__Your task__
Skip the images; return every entry exactly.

(Collected data entries)
*** Begin section ***

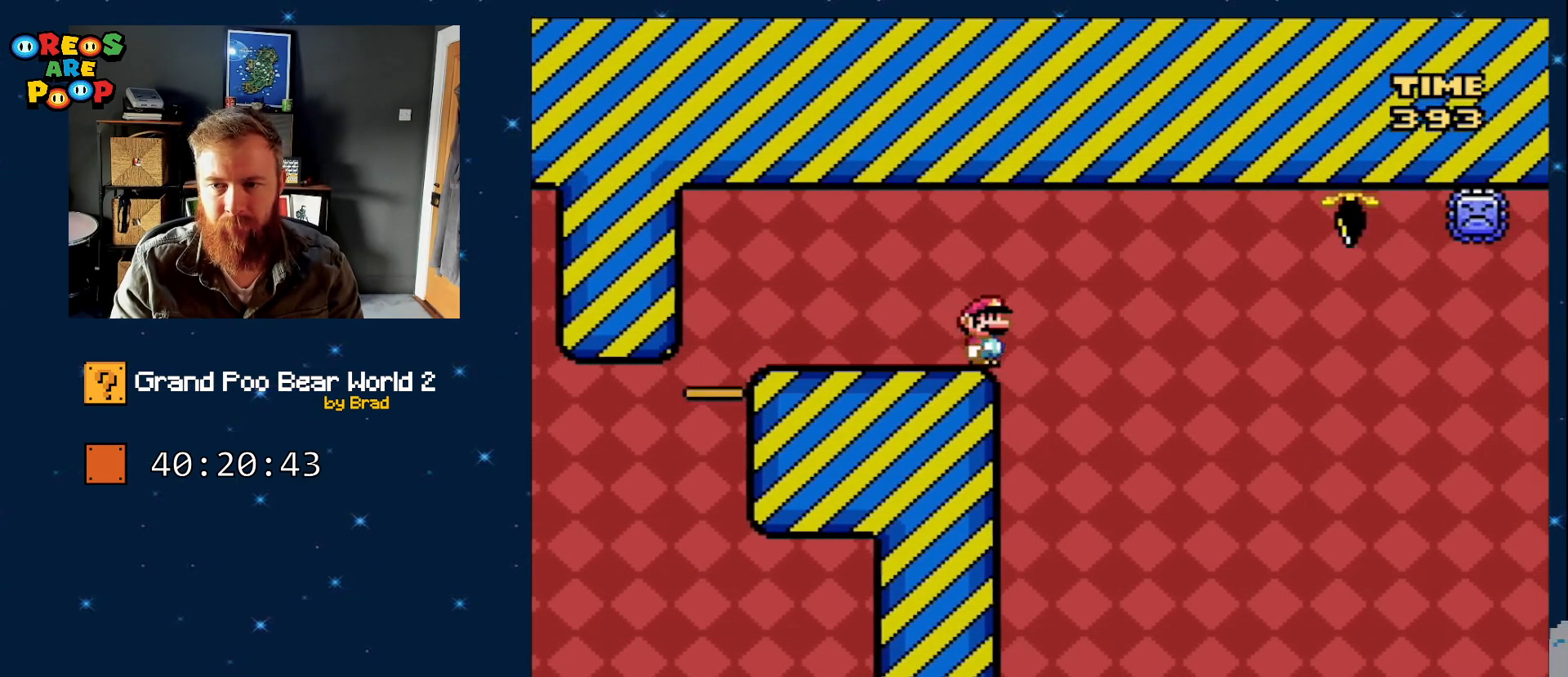
{"buttons": ["A", "X", "DPAD_RIGHT"], "events": [[33, "A", "down"], [283, "DPAD_RIGHT", "up"], [367, "A", "up"], [433, "DPAD_RIGHT", "down"], [500, "A", "down"]]}
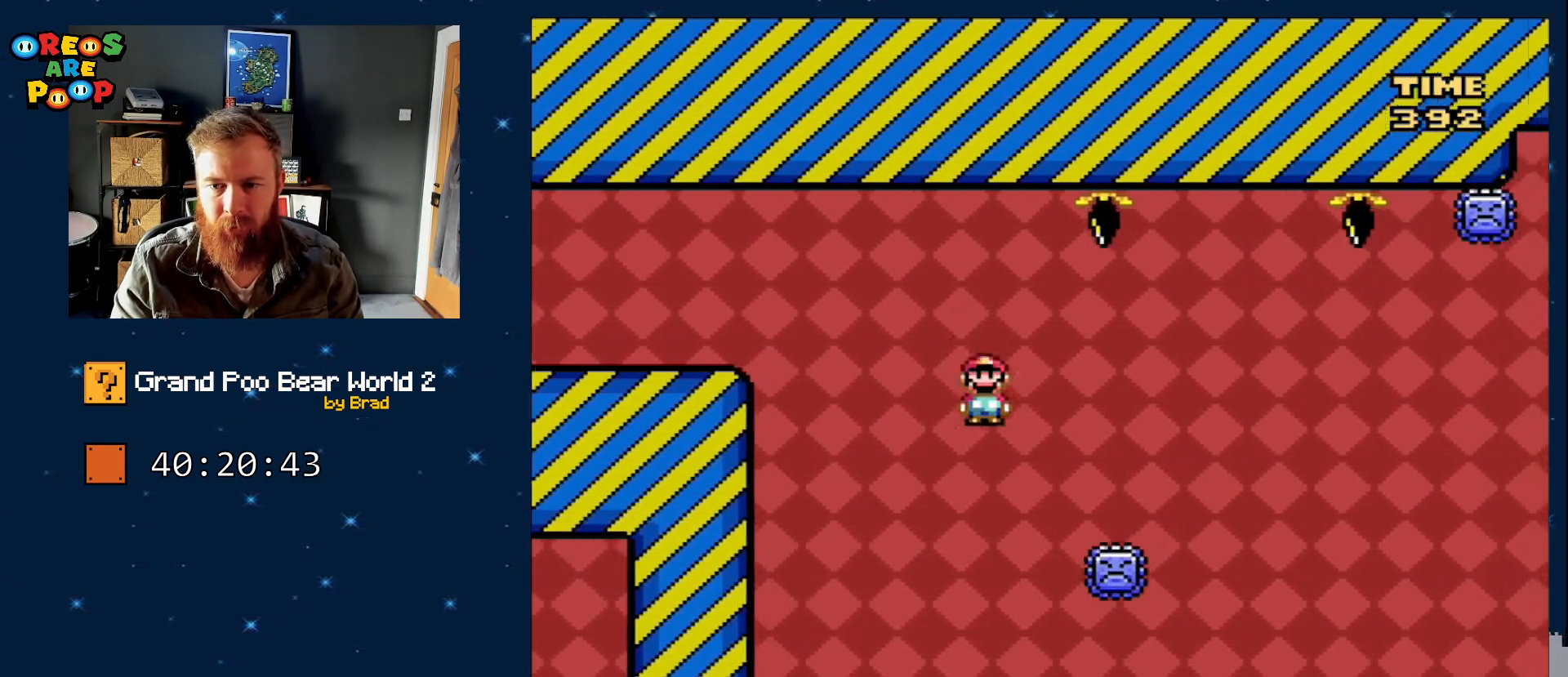
{"buttons": ["A", "X", "DPAD_LEFT"], "events": [[367, "DPAD_RIGHT", "up"], [500, "DPAD_LEFT", "down"]]}
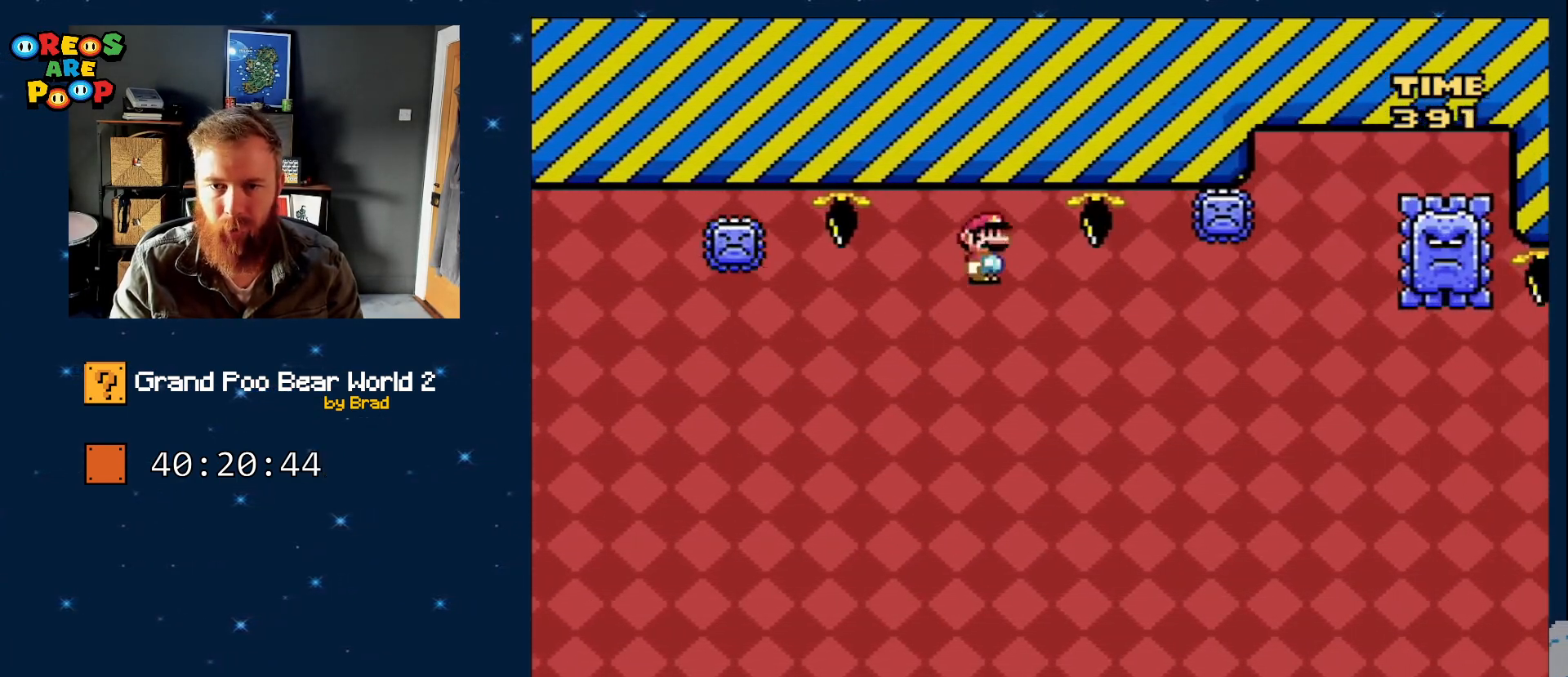
{"buttons": ["A", "X", "DPAD_RIGHT"], "events": [[150, "DPAD_LEFT", "up"], [200, "A", "up"], [217, "DPAD_RIGHT", "down"], [267, "A", "down"]]}
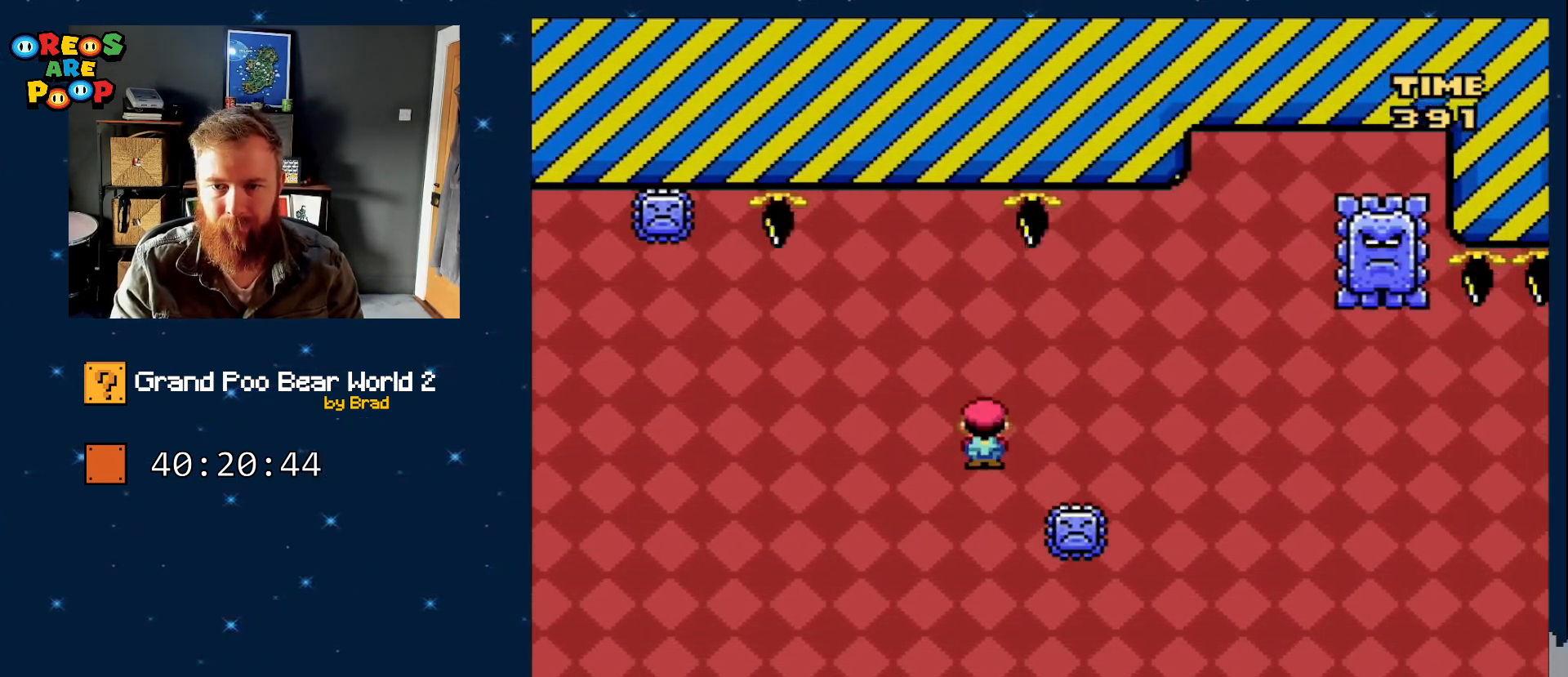
{"buttons": ["A", "X", "DPAD_LEFT"], "events": [[383, "DPAD_RIGHT", "up"], [467, "DPAD_LEFT", "down"]]}
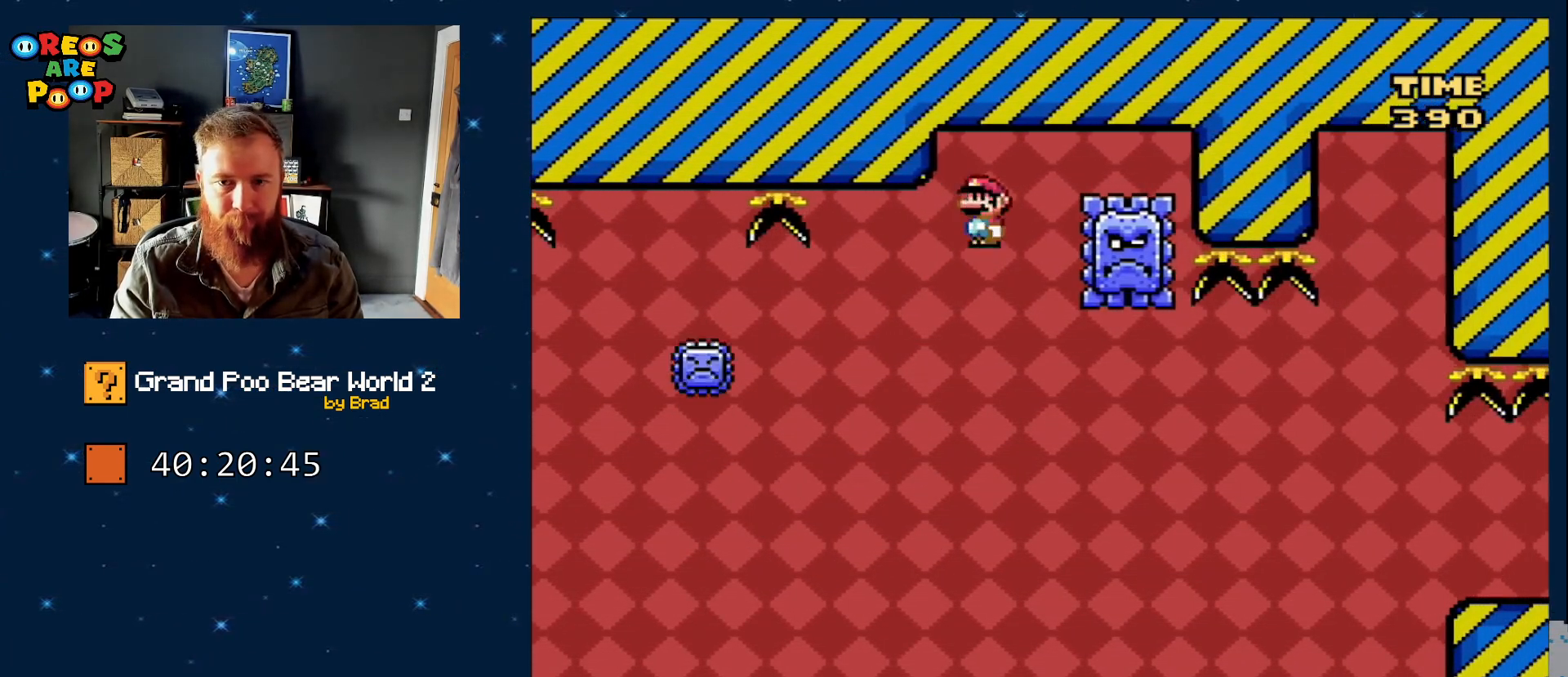
{"buttons": ["A", "X", "DPAD_RIGHT"], "events": [[133, "A", "up"], [133, "DPAD_LEFT", "up"], [283, "A", "down"], [350, "DPAD_RIGHT", "down"]]}
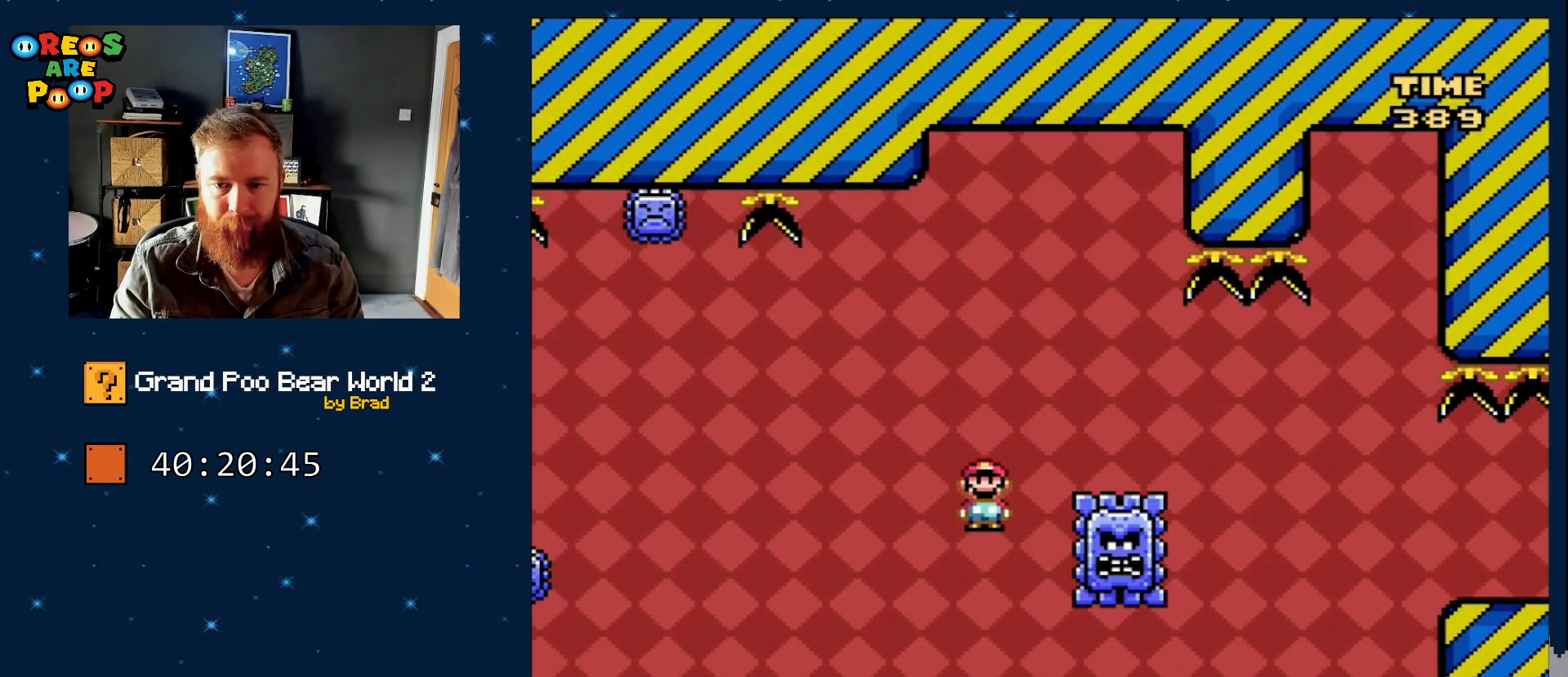
{"buttons": ["A", "X", "DPAD_RIGHT"], "events": []}
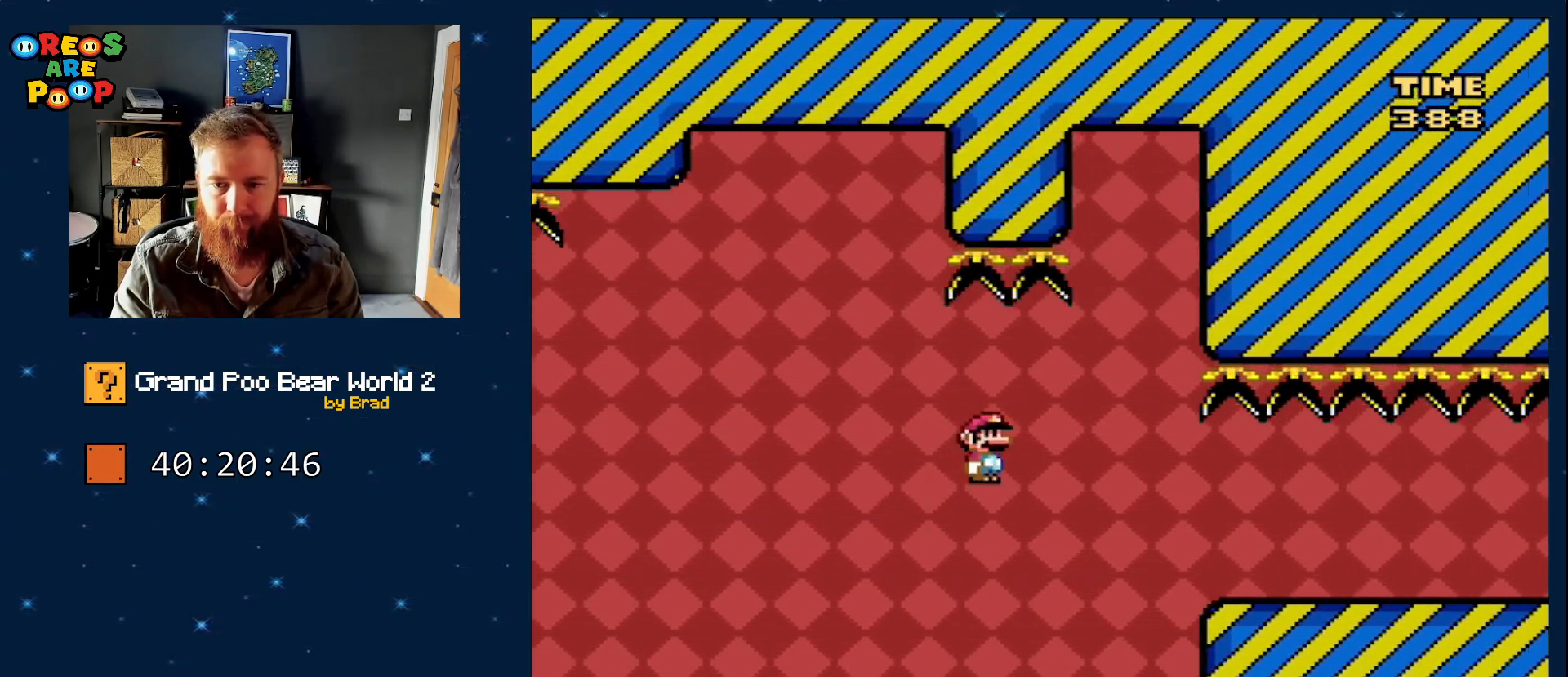
{"buttons": ["X", "DPAD_LEFT"], "events": [[150, "A", "up"], [267, "DPAD_RIGHT", "up"], [483, "DPAD_LEFT", "down"]]}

*** End section ***

__Exercise response__
{"buttons": ["A", "X", "DPAD_RIGHT"], "events": [[33, "A", "down"], [283, "DPAD_RIGHT", "up"], [367, "A", "up"], [433, "DPAD_RIGHT", "down"], [500, "A", "down"]]}
{"buttons": ["A", "X", "DPAD_LEFT"], "events": [[367, "DPAD_RIGHT", "up"], [500, "DPAD_LEFT", "down"]]}
{"buttons": ["A", "X", "DPAD_RIGHT"], "events": [[150, "DPAD_LEFT", "up"], [200, "A", "up"], [217, "DPAD_RIGHT", "down"], [267, "A", "down"]]}
{"buttons": ["A", "X", "DPAD_LEFT"], "events": [[383, "DPAD_RIGHT", "up"], [467, "DPAD_LEFT", "down"]]}
{"buttons": ["A", "X", "DPAD_RIGHT"], "events": [[133, "A", "up"], [133, "DPAD_LEFT", "up"], [283, "A", "down"], [350, "DPAD_RIGHT", "down"]]}
{"buttons": ["A", "X", "DPAD_RIGHT"], "events": []}
{"buttons": ["X", "DPAD_LEFT"], "events": [[150, "A", "up"], [267, "DPAD_RIGHT", "up"], [483, "DPAD_LEFT", "down"]]}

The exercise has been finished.